Uma constituição não quer dizer muita coisa, a não ser que seja realmente expressão do desejo de uma nação. Uma constituição não vale pelo seu texto, mas por sua interpretação e consequência. Não é uma constituição que define o grau de legitimidade de um governo, ou congresso, mas a intenção por traz dos movimentos que ele realiza. Sem extrapolar os limites de suas respectivas constituições, Lula pode ser um democrata e Chávez um déspota. Assim são as coisas.

O que aconteceu no Paraguai foi uma ruptura do que é saudável em uma democracia. O Paraguai é membro do Mercosul e assinou um tratado que o obriga a se comportar de maneira diferente da utilizada por seus desmiolados congressistas golpistas.

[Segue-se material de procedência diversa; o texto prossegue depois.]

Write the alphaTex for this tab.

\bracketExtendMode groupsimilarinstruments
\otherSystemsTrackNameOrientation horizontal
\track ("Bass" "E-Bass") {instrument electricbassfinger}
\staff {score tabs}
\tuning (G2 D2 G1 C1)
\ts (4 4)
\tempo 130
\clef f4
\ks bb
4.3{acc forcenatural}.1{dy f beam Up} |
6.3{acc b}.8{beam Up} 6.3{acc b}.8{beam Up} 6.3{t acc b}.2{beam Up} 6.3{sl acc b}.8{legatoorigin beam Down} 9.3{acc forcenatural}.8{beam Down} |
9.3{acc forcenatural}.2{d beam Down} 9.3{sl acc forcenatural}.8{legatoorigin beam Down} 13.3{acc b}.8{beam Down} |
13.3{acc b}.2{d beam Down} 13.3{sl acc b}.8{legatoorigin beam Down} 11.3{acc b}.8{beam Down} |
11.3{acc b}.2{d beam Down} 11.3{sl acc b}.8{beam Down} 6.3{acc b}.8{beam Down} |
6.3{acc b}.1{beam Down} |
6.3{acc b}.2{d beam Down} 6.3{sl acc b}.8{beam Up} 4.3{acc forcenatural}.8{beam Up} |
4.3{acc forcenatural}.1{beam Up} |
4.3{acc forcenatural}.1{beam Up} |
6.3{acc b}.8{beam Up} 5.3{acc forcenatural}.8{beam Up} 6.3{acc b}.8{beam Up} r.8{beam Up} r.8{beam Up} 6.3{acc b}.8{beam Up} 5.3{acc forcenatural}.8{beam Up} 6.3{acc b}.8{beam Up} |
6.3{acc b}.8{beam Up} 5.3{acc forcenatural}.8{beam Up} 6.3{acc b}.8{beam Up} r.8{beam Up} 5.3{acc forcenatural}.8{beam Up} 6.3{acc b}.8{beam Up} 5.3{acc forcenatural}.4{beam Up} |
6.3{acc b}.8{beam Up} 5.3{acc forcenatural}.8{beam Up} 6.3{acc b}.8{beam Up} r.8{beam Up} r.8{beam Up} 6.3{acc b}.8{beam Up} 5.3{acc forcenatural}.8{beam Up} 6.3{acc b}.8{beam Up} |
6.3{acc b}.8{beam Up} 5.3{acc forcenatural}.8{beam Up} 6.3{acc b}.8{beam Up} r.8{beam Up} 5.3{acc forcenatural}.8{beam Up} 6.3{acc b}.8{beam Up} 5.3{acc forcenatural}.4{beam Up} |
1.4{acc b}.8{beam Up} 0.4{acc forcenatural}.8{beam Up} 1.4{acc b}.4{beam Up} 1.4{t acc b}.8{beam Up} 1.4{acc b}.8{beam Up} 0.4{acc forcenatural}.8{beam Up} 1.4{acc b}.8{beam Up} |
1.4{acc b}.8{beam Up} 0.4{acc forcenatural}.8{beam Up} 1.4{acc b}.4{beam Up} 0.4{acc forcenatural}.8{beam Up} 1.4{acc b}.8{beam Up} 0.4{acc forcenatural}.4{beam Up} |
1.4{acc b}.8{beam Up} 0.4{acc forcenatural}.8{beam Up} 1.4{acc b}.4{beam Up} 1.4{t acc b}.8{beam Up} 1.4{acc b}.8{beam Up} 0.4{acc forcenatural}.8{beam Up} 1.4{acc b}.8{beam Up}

Portanto, os sócios de tratado podem e devem avaliar o que aconteceu, de fato, e agir de acordo com o que foi previamente assinado por todos. É do jogo. O Paraguai, como estado independente, fez o que quis, e deve bancar a sua escolha. Sentindo o calor das consequências, quem sabe eles vão pensar muitas vezes antes de aprontar outra dessas, no futuro? Isso é o que se pode esperar.

A democracia, na prática, é a arte de aguentar a dor na cacunda até a próxima eleição. Enquanto isso, vencedores não pode infernizar os demais; perdedores não podem virar a mesa. Essa é a regra do jogo, exatamente a que o Paraguai não soube jogar. Cabe a nós, como sócios e colegas de continente, dizer a eles que sentimos muito, mas não. Se isso for dita da maneira correta, que é firme e sem gritos, eu acho que eles vão entender. Melhor pra eles, melhor pra todos.

* Imagino que muitos dos estimados leitores estejam especulando sobre as emoções desse colunista diante dos afagos do PT do RS ao PCdoB nessa eleição, ou do PT de São Paulo fazendo foto com o Dr. Paulo e escolhendo uma vice pcdobista. Que fique aqui claro que entre ser vencedor nas suas teses, e estar certo, esse colunista vai preferir sempre, sempre, sempre, estar certo.